> _Task goal_:
Print, in exact form, the lines below from the one containing "right eye: (82, 26)" through the one containing "right shoulder: (53, 91)", and omit all others.

[[ Records shown, beginning ]]

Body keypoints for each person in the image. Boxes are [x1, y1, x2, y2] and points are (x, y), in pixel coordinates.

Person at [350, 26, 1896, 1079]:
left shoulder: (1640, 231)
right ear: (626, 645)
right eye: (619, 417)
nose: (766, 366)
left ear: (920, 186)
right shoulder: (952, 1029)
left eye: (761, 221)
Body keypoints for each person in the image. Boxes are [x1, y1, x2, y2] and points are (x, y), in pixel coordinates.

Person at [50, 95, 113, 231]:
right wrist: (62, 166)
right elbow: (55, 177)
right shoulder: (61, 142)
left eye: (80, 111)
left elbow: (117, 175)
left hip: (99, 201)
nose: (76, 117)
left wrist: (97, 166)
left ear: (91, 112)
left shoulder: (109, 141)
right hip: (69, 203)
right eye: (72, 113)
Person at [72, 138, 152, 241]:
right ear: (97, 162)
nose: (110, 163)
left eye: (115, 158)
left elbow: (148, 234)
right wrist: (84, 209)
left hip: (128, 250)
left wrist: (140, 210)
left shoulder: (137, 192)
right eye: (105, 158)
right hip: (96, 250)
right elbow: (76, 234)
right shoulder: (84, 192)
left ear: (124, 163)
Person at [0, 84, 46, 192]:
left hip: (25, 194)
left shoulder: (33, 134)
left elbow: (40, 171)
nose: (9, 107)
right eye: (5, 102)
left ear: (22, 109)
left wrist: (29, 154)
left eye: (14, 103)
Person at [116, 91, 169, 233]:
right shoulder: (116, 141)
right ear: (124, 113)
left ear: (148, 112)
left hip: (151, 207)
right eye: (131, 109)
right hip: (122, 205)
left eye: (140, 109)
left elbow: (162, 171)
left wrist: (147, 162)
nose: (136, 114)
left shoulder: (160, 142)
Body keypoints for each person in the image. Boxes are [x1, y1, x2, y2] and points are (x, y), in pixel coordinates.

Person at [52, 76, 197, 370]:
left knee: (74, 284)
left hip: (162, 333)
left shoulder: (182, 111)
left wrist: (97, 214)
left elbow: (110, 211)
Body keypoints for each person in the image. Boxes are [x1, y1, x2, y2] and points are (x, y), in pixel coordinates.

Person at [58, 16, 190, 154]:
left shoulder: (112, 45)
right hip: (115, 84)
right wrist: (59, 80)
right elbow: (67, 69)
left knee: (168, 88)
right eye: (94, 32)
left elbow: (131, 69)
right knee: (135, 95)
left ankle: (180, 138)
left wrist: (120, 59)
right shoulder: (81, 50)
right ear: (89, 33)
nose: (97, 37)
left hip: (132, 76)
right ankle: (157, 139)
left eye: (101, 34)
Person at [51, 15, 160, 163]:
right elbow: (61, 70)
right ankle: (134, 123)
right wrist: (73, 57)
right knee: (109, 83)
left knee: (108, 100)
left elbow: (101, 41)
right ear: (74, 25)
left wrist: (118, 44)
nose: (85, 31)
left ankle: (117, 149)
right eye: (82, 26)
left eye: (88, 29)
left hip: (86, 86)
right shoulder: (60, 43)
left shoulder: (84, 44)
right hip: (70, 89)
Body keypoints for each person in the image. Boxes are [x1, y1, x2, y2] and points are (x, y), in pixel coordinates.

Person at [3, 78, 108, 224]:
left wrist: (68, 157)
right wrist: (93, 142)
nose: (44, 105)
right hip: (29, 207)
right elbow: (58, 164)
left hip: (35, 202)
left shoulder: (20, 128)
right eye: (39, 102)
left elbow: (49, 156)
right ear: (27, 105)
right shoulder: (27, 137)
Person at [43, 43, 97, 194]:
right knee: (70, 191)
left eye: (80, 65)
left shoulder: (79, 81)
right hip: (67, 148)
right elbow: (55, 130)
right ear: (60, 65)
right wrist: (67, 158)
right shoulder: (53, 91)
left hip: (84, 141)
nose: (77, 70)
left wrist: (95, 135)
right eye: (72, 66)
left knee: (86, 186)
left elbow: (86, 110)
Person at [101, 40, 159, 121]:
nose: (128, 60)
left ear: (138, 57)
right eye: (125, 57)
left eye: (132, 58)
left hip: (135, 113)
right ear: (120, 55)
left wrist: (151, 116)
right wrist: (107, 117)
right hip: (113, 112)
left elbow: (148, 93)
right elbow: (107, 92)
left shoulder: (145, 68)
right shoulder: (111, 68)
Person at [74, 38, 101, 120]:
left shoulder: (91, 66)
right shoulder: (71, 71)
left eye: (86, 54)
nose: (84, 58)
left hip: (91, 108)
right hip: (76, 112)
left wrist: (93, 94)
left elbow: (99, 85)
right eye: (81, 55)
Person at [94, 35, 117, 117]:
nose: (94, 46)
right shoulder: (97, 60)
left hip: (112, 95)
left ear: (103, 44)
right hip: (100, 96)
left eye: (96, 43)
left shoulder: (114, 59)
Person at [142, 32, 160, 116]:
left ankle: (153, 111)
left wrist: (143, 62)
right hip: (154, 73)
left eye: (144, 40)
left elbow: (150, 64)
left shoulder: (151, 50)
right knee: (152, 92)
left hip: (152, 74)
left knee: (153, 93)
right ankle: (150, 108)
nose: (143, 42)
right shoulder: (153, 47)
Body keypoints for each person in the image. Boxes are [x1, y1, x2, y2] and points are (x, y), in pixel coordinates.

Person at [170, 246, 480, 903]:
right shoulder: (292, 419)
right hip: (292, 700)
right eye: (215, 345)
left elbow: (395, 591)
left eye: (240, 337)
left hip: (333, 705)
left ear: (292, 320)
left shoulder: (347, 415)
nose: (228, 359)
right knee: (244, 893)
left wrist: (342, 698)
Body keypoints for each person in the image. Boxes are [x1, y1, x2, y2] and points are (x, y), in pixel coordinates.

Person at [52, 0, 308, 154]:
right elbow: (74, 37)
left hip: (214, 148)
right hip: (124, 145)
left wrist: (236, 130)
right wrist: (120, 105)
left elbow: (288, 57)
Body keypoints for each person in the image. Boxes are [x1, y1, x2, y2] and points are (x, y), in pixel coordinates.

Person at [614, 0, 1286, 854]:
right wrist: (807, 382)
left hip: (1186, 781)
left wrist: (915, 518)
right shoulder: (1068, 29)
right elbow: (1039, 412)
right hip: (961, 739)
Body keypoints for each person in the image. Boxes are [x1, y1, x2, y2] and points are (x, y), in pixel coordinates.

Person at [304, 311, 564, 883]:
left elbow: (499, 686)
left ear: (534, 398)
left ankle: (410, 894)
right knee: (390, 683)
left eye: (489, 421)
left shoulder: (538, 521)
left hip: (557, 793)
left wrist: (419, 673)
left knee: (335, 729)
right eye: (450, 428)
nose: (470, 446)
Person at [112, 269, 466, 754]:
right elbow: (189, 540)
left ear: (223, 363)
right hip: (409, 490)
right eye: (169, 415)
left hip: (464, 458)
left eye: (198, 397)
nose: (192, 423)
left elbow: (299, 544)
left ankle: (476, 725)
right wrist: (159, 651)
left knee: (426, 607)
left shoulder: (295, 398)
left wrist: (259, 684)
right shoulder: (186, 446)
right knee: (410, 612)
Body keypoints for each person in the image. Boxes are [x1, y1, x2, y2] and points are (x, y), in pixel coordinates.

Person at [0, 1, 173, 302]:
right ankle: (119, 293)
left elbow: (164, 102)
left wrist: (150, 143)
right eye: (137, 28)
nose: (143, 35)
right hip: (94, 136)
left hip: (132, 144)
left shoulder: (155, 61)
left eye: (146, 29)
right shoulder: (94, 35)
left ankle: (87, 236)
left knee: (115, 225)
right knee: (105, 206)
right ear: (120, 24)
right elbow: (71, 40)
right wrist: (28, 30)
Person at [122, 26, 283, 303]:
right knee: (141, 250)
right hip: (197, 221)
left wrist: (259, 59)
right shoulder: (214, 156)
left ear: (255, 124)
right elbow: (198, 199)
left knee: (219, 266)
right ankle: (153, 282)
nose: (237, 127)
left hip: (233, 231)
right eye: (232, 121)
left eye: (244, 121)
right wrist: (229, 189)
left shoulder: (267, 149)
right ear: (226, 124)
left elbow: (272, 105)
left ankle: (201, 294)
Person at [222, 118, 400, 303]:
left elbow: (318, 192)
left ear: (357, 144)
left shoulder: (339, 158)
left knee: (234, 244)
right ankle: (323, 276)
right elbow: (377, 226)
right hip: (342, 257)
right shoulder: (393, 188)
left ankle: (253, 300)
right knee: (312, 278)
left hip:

[[ Records shown, end ]]

> _Completed task_:
right eye: (82, 26)
left eye: (88, 29)
left hip: (86, 86)
right shoulder: (60, 43)
left shoulder: (84, 44)
right hip: (70, 89)
Body keypoints for each person in the image. Boxes are [x1, y1, x2, y2] and points are (x, y), in pixel coordinates.

Person at [3, 78, 108, 224]:
left wrist: (68, 157)
right wrist: (93, 142)
nose: (44, 105)
right hip: (29, 207)
right elbow: (58, 164)
left hip: (35, 202)
left shoulder: (20, 128)
right eye: (39, 102)
left elbow: (49, 156)
right ear: (27, 105)
right shoulder: (27, 137)
Person at [43, 43, 97, 194]:
right knee: (70, 191)
left eye: (80, 65)
left shoulder: (79, 81)
right hip: (67, 148)
right elbow: (55, 130)
right ear: (60, 65)
right wrist: (67, 158)
right shoulder: (53, 91)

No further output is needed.